• **Try it**: For each line below with the word "synced", write out a copy.

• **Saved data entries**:
- - - -

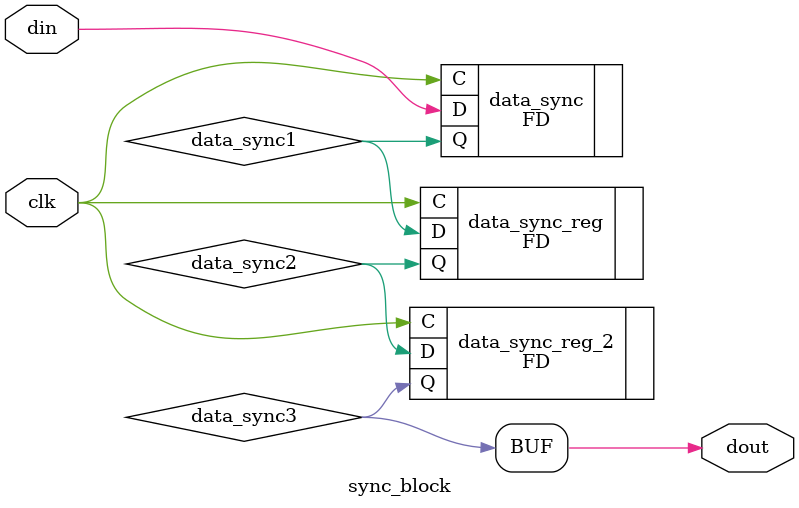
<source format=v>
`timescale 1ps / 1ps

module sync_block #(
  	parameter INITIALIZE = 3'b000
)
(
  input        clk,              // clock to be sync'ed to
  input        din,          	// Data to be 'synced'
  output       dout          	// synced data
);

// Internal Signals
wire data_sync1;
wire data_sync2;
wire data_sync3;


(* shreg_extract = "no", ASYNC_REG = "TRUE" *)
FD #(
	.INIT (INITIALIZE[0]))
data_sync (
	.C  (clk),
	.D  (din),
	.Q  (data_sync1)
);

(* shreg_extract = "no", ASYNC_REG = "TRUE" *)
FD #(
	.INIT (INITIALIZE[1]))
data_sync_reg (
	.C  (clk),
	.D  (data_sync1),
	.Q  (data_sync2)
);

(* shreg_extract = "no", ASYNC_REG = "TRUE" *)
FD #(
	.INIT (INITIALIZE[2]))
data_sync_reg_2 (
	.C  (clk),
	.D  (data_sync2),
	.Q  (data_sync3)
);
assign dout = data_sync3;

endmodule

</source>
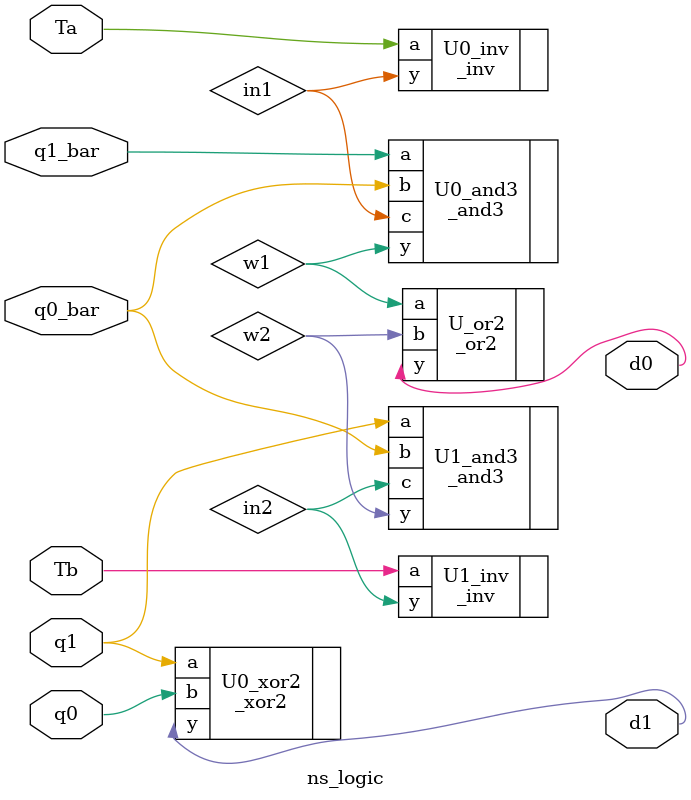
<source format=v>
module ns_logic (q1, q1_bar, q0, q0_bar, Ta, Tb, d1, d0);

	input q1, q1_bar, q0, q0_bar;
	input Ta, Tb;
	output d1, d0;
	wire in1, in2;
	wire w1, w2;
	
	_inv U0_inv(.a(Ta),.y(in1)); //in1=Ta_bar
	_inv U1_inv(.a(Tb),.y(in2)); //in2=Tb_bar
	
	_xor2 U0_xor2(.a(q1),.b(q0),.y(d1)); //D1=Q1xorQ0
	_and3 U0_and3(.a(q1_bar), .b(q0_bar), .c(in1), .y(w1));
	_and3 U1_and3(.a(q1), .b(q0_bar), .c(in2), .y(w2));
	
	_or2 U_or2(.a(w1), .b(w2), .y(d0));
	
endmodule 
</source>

- - - -

• **Answer below**:
  input        din,          	// Data to be 'synced'
  output       dout          	// synced data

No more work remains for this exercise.